Millions of Americans joined unions, giving them unprecedented bargaining power, which led to steady wage increases and fueled an explosion of productivity that supported higher incomes for all Americans, not just those at the top.”
Indeed, the decline of the union movement seems to have contributed to our current sad economic state. Fabricio Rodriguez of Jobs with Justice in Philadelphia says that, “The resources have gotten piled so heavily on the upper echelons of the economy that it finally just tipped over.”
Rodriguez continues,
“We think in order to reverse that trend, in order to create a stable base to the economy, where working people can actually accumulate wealth over time and have some security, we have to create policies that encourage strength in working people.

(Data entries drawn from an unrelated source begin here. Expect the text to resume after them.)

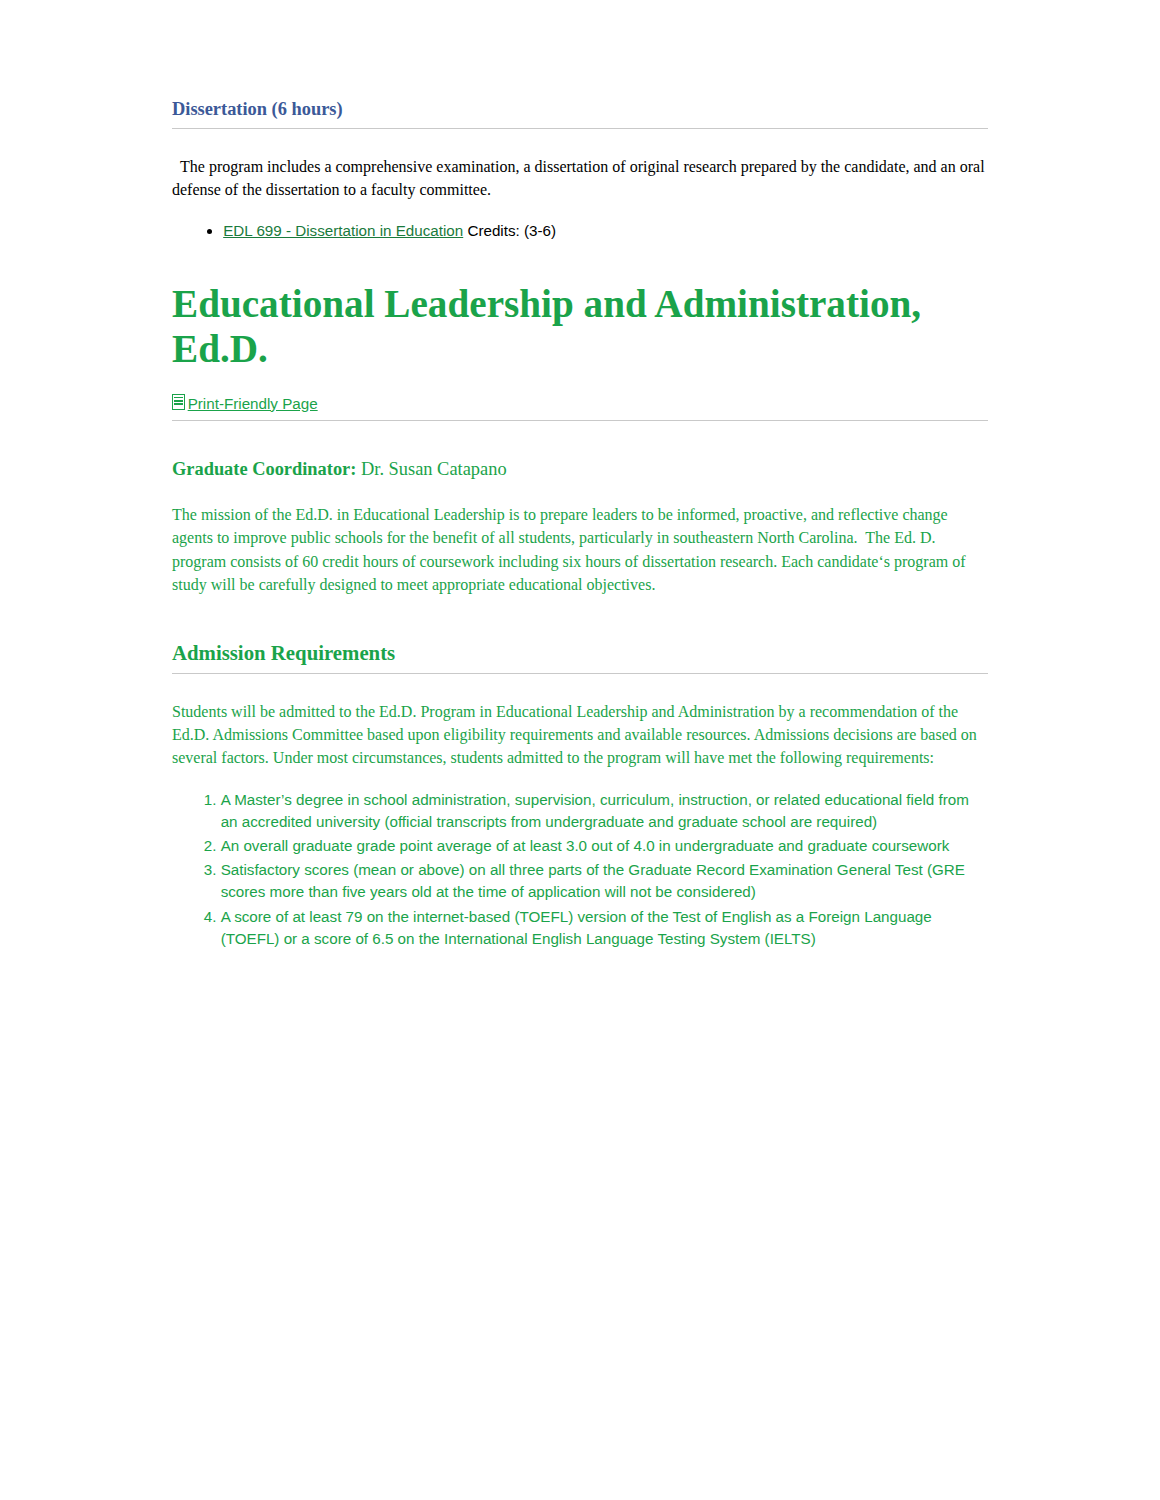Dissertation (6 hours)
The program includes a comprehensive examination, a dissertation of original research prepared by the candidate, and an oral defense of the dissertation to a faculty committee.
EDL 699 - Dissertation in Education Credits: (3-6)
Educational Leadership and Administration, Ed.D.
Print-Friendly Page
Graduate Coordinator: Dr. Susan Catapano
The mission of the Ed.D. in Educational Leadership is to prepare leaders to be informed, proactive, and reflective change agents to improve public schools for the benefit of all students, particularly in southeastern North Carolina. The Ed. D. program consists of 60 credit hours of coursework including six hours of dissertation research. Each candidate‘s program of study will be carefully designed to meet appropriate educational objectives.
Admission Requirements
Students will be admitted to the Ed.D. Program in Educational Leadership and Administration by a recommendation of the Ed.D. Admissions Committee based upon eligibility requirements and available resources. Admissions decisions are based on several factors. Under most circumstances, students admitted to the program will have met the following requirements:
A Master’s degree in school administration, supervision, curriculum, instruction, or related educational field from an accredited university (official transcripts from undergraduate and graduate school are required)
An overall graduate grade point average of at least 3.0 out of 4.0 in undergraduate and graduate coursework
Satisfactory scores (mean or above) on all three parts of the Graduate Record Examination General Test (GRE scores more than five years old at the time of application will not be considered)
A score of at least 79 on the internet-based (TOEFL) version of the Test of English as a Foreign Language (TOEFL) or a score of 6.5 on the International English Language Testing System (IELTS)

We think the best manifestation of that are labor unions, where working people set their own agenda.”
Price notes that anger at the rich during the crisis plays a part:
“To have the voices which are opposed to increased unionization discredited by their role in the economic crisis probably helped strengthen support for unions during the Great Depression and will probably help make passage of EFCA more likely today.”
He even points out that unions can benefit small businesses and help them compete with larger companies:
“Small employers have a hard time providing health care in part because as small employers they get charged higher premiums by insurance companies. Participating in a union health plan allows those employers to have premiums which are similar to those charged to big employers because the union covers multiple employers and thus the number of workers covered is similar to what you would find at a larger employer.”
Still, the anti-EFCA lobby is large and it seems to be working. Pennsylvania Republican Senator Arlen Specter, formerly a sponsor of EFCA, said yesterday that he would not vote to end a filibuster on the bill.
The AFL-CIO and progressive writers immediately responded, calling Specter’s concerns about the timing of the bill what they were: cover for his real reasoning. Specter faces a tough reelection fight in 2010, facing both a Republican primary challenge and no doubt, a tough Democratic contender in a state that voted decisively for President Obama. Unions had offered him support if he would support EFCA, and Pennsylvania is one of the top 5 states in the country as far as union membership is concerned, but the fundraising would no doubt be higher from the business lobbyists pressing him to vote against it.
Rodriguez says,
“It is a huge disappointment. In 2007 Specter said that he would vote for cloture. He did not say that he supported it or opposed it. He did affirm that there are massive problems with labor law and that this fact needed to be debated. Labor law has not changed since then. The only thing that has changed is that Americans are demanding a fairer economy. The Employee Free Choice Act is a major economic reform that would do just that and now Senator Specter doesn’t even want to debate the issue?”
The fight isn’t over. Harry Reid noted that other Republicans might be open to working with the bill, and Keystone Progress is already organizing more pressure on Specter to get him to change his mind.
After all, as Rodriguez says, “Wealth is what really should define the middle class, and wealth is stability, and that’s power. We have negative wealth in this country.”
A stronger union movement would help create that stability and power for the working class, and now is not the time to give up or put off the fight.